== THE REQUEST ==
Rewrite everything from the start of the data down to the line containing "scientific name: Quercus coccifera" with each "phylum" switched to "division". Leave all other text the same.

Collection entries
(begin)

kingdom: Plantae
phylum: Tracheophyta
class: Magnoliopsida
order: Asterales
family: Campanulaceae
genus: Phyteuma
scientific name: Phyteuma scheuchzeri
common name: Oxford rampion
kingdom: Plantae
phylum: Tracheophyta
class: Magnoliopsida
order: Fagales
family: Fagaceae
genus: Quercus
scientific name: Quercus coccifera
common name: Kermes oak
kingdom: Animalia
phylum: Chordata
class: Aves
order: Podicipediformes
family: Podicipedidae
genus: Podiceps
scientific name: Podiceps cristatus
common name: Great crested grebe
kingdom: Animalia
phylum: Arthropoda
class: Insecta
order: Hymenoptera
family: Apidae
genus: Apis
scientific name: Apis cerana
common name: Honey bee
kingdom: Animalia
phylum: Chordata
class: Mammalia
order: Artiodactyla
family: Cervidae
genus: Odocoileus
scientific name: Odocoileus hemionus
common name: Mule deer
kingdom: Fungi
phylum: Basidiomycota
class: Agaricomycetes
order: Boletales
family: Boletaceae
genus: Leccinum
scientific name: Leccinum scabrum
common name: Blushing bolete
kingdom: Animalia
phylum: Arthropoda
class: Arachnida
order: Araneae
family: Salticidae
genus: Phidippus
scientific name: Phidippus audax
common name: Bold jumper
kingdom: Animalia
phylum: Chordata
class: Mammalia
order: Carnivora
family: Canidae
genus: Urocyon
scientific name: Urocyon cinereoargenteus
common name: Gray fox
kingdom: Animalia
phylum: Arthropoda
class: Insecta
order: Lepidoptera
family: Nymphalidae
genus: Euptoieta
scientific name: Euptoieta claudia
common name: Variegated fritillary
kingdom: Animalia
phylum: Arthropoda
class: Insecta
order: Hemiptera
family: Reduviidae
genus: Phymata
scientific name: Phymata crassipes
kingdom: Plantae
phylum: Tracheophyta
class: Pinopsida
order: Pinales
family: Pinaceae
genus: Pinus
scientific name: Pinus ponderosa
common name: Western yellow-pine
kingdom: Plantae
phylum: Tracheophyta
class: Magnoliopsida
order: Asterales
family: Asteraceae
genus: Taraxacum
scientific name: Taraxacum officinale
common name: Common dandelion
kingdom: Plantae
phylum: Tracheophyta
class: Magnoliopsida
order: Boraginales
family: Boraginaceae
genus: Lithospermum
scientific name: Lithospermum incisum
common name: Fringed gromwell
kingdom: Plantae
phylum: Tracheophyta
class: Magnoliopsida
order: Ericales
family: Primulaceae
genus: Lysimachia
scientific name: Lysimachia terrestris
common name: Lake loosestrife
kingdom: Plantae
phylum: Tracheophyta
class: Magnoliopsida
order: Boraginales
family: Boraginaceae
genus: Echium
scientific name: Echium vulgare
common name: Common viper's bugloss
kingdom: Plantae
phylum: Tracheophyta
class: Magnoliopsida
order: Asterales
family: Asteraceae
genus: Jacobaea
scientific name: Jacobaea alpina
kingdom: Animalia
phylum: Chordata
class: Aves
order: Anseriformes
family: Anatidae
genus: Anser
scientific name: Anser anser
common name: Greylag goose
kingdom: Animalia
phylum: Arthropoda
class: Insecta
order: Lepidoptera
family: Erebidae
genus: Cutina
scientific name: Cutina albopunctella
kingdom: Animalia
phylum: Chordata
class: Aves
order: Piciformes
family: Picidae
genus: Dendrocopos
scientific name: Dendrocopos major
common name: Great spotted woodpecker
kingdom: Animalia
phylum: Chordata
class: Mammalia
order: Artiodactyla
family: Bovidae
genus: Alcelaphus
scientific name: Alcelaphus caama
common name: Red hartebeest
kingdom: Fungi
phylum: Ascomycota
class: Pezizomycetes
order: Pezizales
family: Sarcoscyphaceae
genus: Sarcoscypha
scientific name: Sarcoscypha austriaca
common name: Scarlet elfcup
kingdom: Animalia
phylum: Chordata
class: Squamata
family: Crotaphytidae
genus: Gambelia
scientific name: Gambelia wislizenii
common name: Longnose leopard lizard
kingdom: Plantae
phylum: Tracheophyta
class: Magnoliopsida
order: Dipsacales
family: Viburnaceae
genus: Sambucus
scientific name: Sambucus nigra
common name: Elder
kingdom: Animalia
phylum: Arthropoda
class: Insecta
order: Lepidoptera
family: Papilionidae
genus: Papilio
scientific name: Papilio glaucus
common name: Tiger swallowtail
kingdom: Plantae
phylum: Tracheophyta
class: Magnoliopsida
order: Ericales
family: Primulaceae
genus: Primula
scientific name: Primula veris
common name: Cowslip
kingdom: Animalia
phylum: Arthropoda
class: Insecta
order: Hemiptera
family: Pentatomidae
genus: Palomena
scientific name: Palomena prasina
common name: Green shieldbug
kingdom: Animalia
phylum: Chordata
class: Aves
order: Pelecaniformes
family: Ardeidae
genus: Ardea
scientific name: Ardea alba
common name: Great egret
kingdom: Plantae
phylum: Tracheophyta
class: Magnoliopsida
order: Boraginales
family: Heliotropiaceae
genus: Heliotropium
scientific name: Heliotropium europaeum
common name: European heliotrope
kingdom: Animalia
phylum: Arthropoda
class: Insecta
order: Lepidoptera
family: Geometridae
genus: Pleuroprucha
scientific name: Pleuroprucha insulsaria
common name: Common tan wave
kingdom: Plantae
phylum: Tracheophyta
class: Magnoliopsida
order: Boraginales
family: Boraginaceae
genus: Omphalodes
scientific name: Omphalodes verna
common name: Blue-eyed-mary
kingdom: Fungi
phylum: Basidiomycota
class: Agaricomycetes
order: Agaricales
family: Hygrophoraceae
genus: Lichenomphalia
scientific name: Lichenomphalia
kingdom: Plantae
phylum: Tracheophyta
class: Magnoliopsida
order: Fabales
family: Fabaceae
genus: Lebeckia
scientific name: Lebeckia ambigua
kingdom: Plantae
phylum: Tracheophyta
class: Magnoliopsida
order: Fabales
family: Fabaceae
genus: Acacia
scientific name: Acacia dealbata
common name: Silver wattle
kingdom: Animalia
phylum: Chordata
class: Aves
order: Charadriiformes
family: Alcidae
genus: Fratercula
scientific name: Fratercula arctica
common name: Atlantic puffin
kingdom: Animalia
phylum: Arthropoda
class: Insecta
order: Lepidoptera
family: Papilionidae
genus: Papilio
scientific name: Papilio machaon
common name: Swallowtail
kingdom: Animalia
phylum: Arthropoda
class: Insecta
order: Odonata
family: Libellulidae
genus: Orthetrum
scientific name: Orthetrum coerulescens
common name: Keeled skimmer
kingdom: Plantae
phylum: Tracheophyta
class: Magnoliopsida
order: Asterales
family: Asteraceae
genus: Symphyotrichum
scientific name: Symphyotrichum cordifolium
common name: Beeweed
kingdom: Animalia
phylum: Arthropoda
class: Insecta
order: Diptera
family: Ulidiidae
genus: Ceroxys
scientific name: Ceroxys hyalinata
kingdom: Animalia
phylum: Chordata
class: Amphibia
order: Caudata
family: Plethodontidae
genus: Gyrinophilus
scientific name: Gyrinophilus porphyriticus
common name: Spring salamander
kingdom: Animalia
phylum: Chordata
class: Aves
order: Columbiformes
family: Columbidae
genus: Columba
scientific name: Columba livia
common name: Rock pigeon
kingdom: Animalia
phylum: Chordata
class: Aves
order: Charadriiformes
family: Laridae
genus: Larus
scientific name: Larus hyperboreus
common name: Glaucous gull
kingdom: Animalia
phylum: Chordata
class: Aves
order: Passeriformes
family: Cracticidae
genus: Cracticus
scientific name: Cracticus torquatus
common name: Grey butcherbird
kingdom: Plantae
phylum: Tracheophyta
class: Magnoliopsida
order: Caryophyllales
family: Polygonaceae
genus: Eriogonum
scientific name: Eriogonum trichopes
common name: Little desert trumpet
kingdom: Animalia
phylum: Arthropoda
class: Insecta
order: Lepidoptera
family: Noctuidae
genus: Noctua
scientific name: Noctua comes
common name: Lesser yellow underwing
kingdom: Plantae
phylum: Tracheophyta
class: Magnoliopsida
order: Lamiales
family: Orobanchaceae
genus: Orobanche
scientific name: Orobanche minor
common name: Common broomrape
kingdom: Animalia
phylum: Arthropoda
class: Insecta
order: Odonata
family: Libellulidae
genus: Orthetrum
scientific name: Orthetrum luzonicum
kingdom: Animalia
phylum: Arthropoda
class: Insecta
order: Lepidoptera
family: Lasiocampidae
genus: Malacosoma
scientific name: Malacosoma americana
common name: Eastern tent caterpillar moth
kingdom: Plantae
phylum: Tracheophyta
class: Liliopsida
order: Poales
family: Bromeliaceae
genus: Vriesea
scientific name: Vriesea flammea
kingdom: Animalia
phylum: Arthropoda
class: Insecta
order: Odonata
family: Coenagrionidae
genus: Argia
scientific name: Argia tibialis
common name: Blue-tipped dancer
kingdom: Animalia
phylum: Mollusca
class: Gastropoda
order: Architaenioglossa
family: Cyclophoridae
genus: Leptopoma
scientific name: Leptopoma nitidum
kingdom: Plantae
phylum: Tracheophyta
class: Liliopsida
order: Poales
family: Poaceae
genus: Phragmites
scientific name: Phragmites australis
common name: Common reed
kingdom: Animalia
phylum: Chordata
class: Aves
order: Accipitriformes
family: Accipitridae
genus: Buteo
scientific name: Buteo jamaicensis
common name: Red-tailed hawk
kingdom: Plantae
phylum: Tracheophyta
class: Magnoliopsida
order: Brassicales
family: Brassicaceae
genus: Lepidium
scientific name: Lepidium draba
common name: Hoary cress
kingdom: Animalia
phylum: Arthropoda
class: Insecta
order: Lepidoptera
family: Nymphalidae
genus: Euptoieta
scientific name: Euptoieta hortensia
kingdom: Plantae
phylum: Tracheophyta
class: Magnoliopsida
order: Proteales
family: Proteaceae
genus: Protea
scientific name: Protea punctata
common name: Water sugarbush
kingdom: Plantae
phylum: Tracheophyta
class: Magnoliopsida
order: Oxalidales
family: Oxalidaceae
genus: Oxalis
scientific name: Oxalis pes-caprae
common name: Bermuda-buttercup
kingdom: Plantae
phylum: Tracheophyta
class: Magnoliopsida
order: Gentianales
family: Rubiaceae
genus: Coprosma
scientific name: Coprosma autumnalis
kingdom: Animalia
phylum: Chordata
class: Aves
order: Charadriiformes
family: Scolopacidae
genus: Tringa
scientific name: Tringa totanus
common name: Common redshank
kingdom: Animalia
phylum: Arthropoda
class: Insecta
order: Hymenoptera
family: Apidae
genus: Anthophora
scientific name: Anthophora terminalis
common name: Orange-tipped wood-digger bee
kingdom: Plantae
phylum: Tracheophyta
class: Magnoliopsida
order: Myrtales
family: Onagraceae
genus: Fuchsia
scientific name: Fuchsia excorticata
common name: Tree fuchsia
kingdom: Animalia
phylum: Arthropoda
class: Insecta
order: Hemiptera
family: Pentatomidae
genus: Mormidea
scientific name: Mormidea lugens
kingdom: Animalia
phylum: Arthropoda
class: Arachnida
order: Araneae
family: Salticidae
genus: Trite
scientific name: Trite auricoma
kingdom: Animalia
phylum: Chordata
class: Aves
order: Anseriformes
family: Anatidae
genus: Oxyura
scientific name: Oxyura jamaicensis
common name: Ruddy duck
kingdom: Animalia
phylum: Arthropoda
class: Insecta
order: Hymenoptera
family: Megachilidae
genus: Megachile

(end)

== ANSWER FOR THIS EXERCISE ==
kingdom: Plantae
division: Tracheophyta
class: Magnoliopsida
order: Asterales
family: Campanulaceae
genus: Phyteuma
scientific name: Phyteuma scheuchzeri
common name: Oxford rampion
kingdom: Plantae
division: Tracheophyta
class: Magnoliopsida
order: Fagales
family: Fagaceae
genus: Quercus
scientific name: Quercus coccifera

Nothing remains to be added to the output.